= Given entries =
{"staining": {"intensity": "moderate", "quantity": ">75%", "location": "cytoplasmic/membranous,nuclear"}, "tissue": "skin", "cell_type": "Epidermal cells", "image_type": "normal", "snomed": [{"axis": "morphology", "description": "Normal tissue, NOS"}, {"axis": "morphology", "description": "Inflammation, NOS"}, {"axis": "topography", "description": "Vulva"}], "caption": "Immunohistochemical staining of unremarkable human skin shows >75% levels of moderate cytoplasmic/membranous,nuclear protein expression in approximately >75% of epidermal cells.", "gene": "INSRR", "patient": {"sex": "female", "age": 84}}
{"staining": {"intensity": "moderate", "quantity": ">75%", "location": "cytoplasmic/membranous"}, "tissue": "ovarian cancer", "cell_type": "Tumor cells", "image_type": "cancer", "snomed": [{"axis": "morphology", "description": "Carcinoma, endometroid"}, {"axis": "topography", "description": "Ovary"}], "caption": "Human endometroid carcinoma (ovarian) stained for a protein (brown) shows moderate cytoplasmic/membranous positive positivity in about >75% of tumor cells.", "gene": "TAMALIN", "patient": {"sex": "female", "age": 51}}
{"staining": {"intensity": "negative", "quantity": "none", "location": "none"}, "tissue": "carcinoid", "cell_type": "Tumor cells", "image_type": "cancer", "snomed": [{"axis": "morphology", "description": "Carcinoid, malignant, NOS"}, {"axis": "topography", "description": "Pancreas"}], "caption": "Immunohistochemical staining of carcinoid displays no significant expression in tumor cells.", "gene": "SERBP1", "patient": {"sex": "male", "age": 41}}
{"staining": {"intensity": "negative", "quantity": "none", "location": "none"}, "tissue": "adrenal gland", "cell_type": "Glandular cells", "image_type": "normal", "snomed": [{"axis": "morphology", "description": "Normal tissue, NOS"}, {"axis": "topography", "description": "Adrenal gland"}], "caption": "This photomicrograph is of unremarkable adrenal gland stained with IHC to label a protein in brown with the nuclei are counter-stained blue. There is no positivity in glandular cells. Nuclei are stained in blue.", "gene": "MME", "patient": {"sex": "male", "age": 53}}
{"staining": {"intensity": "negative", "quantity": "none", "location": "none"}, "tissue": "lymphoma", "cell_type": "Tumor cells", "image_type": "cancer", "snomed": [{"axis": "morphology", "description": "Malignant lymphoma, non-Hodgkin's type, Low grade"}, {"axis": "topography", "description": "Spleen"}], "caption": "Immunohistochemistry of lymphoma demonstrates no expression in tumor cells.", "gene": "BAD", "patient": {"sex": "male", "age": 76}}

= Instructions to follow =
Could you return the complete listing, word for word?

= Result of this task =
{"staining": {"intensity": "moderate", "quantity": ">75%", "location": "cytoplasmic/membranous,nuclear"}, "tissue": "skin", "cell_type": "Epidermal cells", "image_type": "normal", "snomed": [{"axis": "morphology", "description": "Normal tissue, NOS"}, {"axis": "morphology", "description": "Inflammation, NOS"}, {"axis": "topography", "description": "Vulva"}], "caption": "Immunohistochemical staining of unremarkable human skin shows >75% levels of moderate cytoplasmic/membranous,nuclear protein expression in approximately >75% of epidermal cells.", "gene": "INSRR", "patient": {"sex": "female", "age": 84}}
{"staining": {"intensity": "moderate", "quantity": ">75%", "location": "cytoplasmic/membranous"}, "tissue": "ovarian cancer", "cell_type": "Tumor cells", "image_type": "cancer", "snomed": [{"axis": "morphology", "description": "Carcinoma, endometroid"}, {"axis": "topography", "description": "Ovary"}], "caption": "Human endometroid carcinoma (ovarian) stained for a protein (brown) shows moderate cytoplasmic/membranous positive positivity in about >75% of tumor cells.", "gene": "TAMALIN", "patient": {"sex": "female", "age": 51}}
{"staining": {"intensity": "negative", "quantity": "none", "location": "none"}, "tissue": "carcinoid", "cell_type": "Tumor cells", "image_type": "cancer", "snomed": [{"axis": "morphology", "description": "Carcinoid, malignant, NOS"}, {"axis": "topography", "description": "Pancreas"}], "caption": "Immunohistochemical staining of carcinoid displays no significant expression in tumor cells.", "gene": "SERBP1", "patient": {"sex": "male", "age": 41}}
{"staining": {"intensity": "negative", "quantity": "none", "location": "none"}, "tissue": "adrenal gland", "cell_type": "Glandular cells", "image_type": "normal", "snomed": [{"axis": "morphology", "description": "Normal tissue, NOS"}, {"axis": "topography", "description": "Adrenal gland"}], "caption": "This photomicrograph is of unremarkable adrenal gland stained with IHC to label a protein in brown with the nuclei are counter-stained blue. There is no positivity in glandular cells. Nuclei are stained in blue.", "gene": "MME", "patient": {"sex": "male", "age": 53}}
{"staining": {"intensity": "negative", "quantity": "none", "location": "none"}, "tissue": "lymphoma", "cell_type": "Tumor cells", "image_type": "cancer", "snomed": [{"axis": "morphology", "description": "Malignant lymphoma, non-Hodgkin's type, Low grade"}, {"axis": "topography", "description": "Spleen"}], "caption": "Immunohistochemistry of lymphoma demonstrates no expression in tumor cells.", "gene": "BAD", "patient": {"sex": "male", "age": 76}}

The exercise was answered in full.